From that place, it’s possible to engage with “higher” intelligence; to pose questions or state intentions with your conscious mind and have them answered by the unconscious through symbols, sensations, or explicit dialogue.
On your next float, try an experiment. Once you’ve spent some time settling into the tank, focus on one of the following:
1. Weekly Replay
· Let your mind comb through your interactions from the last week. What charged, uncomfortable moments does your attention snag on? What is the specific tonal feeling to that interaction? (i.e. shame, loneliness, anger, etc.)
· Once you’ve isolated that feeling, take it a step further by asking, “What do these situational dynamics remind me of? When in the past have I felt this way? How do I deal with it?” This can lead to the discovery of long-standing sensitivities and cognitive biases that were developed much earlier in life.
· With this awareness, watch for future moments where your mind will seek evidence and weave stories to make you feel this way again and activate unhealthy coping strategies.
2. Reflective Questions
· What/Who am I avoiding? Why?
· What part of myself isn’t serving me anymore?
· What am I angry about?
3. Gestalt Dialogue
This is a type of a dialogue where you hold a person, emotion, symbol, etc., in mind and speak to it. After a few minutes, you switch perspectives and speak to yourself as that object/person. This often has profoundly surprising results.
A) Your Shadow
· Personify your shadow side. Let it appear before you in your mind’s eye. It could be a person, an animal, or an inanimate object.
· Speak to it. Say whatever occurs to you to in the moment.
· Take a pause and swap sides. Now speak to yourself. Feel free to reply to what was said initially, or simply express whatever occurs to you in the moment.
· One round is often valuable enough. But carry the dialogue on as long as you see fit.
B) Your Nemesis
· Picture someone that really bugs you. Just like the last one, hold them in your mind’s eye and speak to them.
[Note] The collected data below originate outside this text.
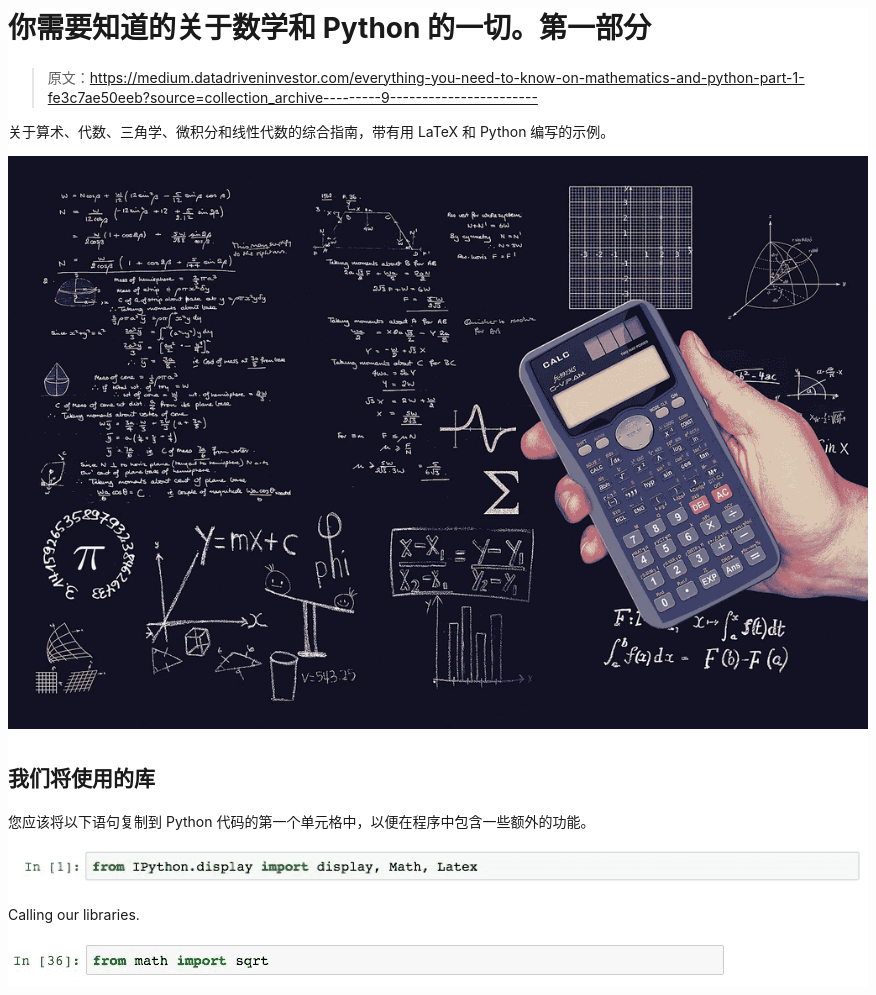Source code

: # 你需要知道的关于数学和 Python 的一切。第一部分

> 原文：<https://medium.datadriveninvestor.com/everything-you-need-to-know-on-mathematics-and-python-part-1-fe3c7ae50eeb?source=collection_archive---------9----------------------->

关于算术、代数、三角学、微积分和线性代数的综合指南，带有用 LaTeX 和 Python 编写的示例。

![](img/62bc6828344c2c23571a1d3b48a5586f.png)

## 我们将使用的库

您应该将以下语句复制到 Python 代码的第一个单元格中，以便在程序中包含一些额外的功能。

![](img/f795287c5880cff1f02a89662b10ad40.png)

Calling our libraries.

![](img/2af769813330d73828b252ff0b97dd23.png)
· Take a pause and swap sides. Speak to yourself as that person. People find this tends to bring greater understanding of both themselves and the person they’re feeling bothered by.
There is no shortage of opportunity and means to connect with our shadows. And it’s not short-term work. Once you start, it will be something you engage in for the rest of your life. But it’s well worth it.
The deeper we can accept the full spectrum of our nature and the more attention we can bring to our mental process, the more relaxed and whole we will ultimately feel.
Our perceptions will be crisper. Our relationships will be cleaner. And our lives will be more sustainably vibrant.